- WORK TASK -
Your reply should be made up of every line in the records below that holds the string "price".

- EXERCISE MATERIAL -
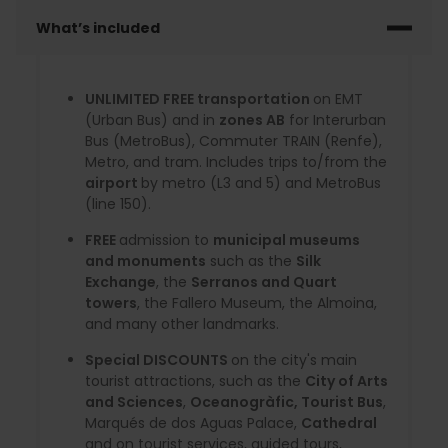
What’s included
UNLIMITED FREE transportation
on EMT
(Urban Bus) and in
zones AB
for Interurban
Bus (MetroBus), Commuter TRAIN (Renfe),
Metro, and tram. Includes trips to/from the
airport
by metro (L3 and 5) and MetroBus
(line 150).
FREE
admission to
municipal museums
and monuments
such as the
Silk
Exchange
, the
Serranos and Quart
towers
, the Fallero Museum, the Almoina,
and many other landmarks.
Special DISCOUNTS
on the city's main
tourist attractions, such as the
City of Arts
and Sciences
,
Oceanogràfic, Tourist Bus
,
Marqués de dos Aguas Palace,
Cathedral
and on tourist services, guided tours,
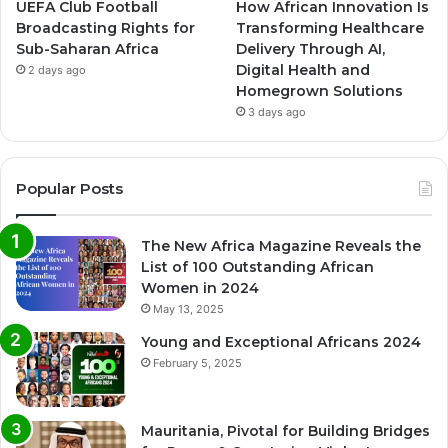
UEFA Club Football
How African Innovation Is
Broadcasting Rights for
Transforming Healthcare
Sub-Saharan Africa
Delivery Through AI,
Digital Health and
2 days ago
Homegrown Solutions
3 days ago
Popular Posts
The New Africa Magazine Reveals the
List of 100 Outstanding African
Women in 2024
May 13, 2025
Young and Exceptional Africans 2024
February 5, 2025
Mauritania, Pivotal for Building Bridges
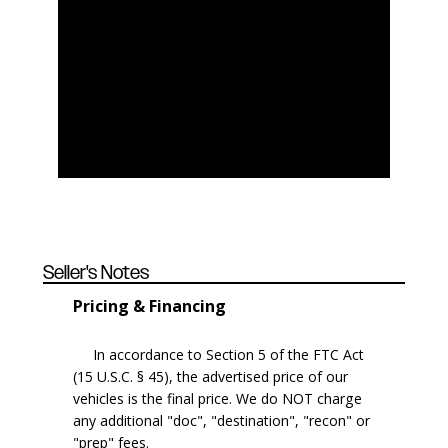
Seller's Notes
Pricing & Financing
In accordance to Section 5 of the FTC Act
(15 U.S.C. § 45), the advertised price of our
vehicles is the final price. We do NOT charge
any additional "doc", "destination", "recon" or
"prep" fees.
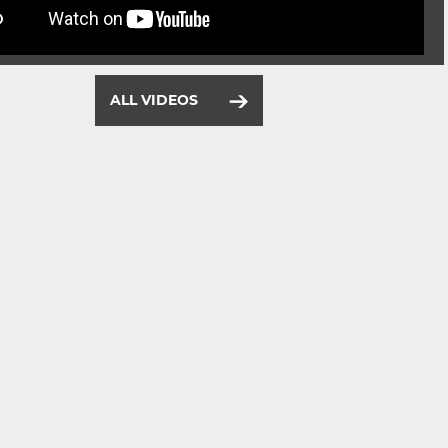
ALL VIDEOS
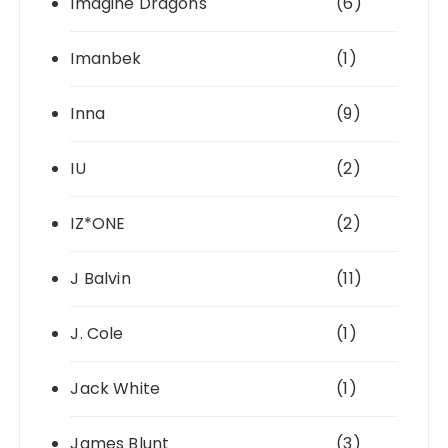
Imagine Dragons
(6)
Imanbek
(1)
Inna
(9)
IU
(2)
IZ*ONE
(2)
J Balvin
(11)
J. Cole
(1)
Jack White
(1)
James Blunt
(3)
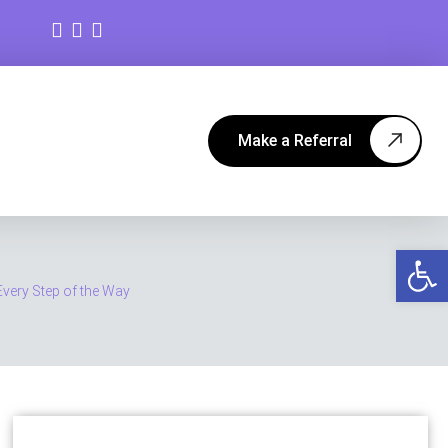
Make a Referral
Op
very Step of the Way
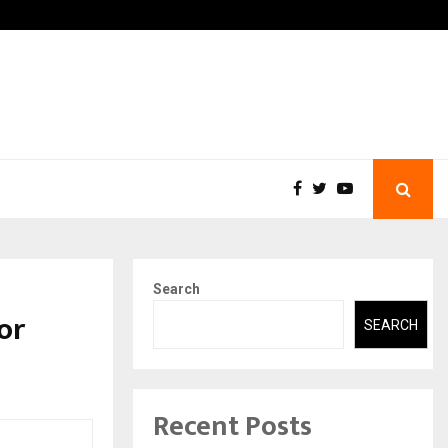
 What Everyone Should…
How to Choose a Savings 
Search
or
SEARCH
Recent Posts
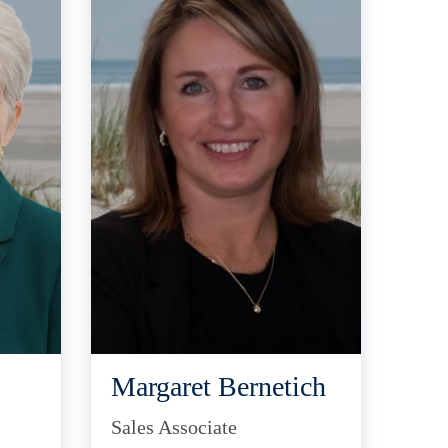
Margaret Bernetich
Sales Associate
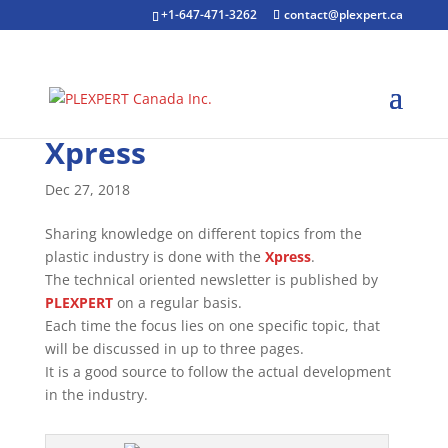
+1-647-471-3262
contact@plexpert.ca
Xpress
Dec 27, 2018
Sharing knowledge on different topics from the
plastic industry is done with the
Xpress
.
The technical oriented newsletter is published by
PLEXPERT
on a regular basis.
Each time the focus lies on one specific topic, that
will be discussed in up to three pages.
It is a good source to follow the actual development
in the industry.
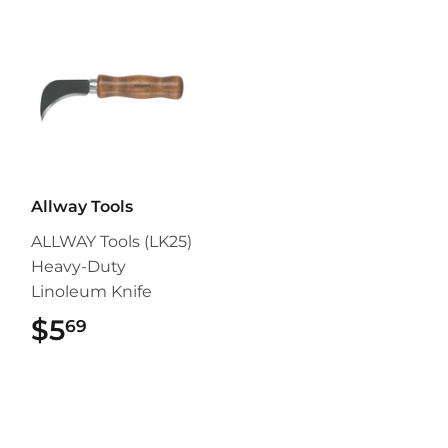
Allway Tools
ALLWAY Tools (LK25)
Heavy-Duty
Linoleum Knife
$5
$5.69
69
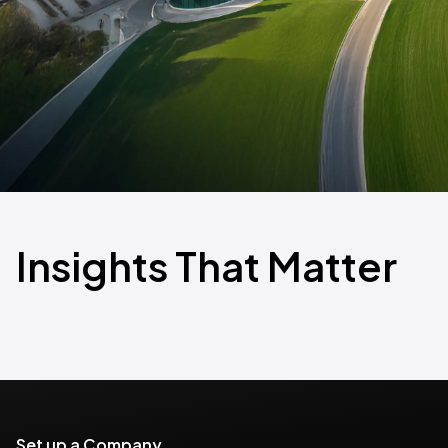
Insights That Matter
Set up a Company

- RESULT -
(15 U.S.C. § 45), the advertised price of our
vehicles is the final price. We do NOT charge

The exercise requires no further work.